While the firm provides different levels of service, the majority of clients take the full package, outsourcing it to RevTechPlus.
Barnhart foresees a time when millennials become owners of clubs and self-use what RevTechPlus provides.
While hotels have full teams of revenue managers, and are determined to maximize their most important resource, many (most) golf courses are still shaking off the dust and looking for ways to do a better job of ensuring survival.
When Tom and Mandy celebrated the miracle births of their two boys and two girls (Ashlynn, Christian, Dakota and Beau) on Sept. 23, 2012, at Kettering Hospital in Dayton, Ohio, the last thing on the father’s mind was that he and his wife had just produced the perfect mixed foursome.

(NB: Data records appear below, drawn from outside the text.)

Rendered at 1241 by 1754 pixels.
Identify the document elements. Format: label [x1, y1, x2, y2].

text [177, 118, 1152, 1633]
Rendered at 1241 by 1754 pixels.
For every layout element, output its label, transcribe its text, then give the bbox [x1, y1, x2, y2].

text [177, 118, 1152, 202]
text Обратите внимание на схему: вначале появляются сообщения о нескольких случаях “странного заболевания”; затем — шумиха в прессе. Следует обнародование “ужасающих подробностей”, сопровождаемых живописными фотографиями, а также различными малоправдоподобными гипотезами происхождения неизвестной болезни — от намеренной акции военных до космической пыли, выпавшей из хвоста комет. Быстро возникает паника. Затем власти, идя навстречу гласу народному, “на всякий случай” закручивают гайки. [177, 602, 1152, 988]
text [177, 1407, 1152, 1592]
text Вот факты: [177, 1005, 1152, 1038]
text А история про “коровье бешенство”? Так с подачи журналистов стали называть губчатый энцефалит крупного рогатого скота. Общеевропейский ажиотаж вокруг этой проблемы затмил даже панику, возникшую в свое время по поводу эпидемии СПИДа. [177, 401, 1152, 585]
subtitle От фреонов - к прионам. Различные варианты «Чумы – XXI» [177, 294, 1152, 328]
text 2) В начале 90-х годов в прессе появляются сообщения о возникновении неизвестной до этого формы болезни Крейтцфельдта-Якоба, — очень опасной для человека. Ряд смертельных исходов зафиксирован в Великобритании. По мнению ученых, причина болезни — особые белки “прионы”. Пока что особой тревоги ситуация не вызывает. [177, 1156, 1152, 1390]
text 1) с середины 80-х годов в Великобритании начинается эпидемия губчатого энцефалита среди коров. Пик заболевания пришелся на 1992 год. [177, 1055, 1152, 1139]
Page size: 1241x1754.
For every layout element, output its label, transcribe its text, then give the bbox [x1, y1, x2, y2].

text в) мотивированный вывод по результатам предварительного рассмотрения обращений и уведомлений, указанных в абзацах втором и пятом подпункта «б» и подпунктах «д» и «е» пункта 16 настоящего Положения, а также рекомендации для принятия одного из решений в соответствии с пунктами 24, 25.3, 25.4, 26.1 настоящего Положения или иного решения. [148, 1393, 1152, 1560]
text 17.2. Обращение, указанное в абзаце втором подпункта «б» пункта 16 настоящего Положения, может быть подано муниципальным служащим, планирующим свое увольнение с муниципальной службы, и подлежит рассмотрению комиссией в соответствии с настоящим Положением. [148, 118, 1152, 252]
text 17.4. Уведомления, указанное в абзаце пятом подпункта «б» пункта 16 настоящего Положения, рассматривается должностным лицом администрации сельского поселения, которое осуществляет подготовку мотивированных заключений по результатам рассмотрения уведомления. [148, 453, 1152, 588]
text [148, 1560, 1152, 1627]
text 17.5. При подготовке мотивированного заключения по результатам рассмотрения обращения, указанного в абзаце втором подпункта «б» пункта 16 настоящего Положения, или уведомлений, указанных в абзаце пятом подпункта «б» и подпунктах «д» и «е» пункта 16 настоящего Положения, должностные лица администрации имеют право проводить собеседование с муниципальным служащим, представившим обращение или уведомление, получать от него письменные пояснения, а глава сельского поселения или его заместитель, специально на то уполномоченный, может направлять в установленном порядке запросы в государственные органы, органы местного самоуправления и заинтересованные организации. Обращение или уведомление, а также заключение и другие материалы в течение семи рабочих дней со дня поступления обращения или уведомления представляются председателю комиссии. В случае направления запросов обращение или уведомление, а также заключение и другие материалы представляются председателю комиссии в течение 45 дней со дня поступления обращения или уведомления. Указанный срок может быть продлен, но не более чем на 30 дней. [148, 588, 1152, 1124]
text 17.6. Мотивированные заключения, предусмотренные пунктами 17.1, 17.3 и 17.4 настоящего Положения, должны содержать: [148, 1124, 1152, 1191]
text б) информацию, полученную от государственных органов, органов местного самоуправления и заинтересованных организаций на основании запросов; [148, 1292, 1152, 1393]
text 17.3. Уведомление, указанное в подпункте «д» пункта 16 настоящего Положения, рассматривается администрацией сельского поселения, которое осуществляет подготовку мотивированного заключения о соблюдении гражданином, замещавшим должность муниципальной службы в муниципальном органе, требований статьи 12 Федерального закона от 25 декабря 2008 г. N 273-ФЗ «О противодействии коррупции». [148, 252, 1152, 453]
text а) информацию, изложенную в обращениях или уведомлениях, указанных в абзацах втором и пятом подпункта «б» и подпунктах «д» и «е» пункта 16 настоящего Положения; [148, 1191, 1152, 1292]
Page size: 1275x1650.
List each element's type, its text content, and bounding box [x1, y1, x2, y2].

Not only have the quadruplets thrived, so has RevTechPlus.
Barnhart jokes that raising quadruplets is “95 per cent easier that I thought it would be, but also 5 per cent harder than you can imagine.”
You might say the same thing about his other baby, RevTechPlus.
But offering clients a 100 per cent guarantee that can dramatically improve a club’s revenue management capabilities is a very strong sell tool.
New York might be the city that never sleeps, but breaking the old revenue management model can wake-up club owners to the possibility that turning a nice tidy profit can still be par for the course.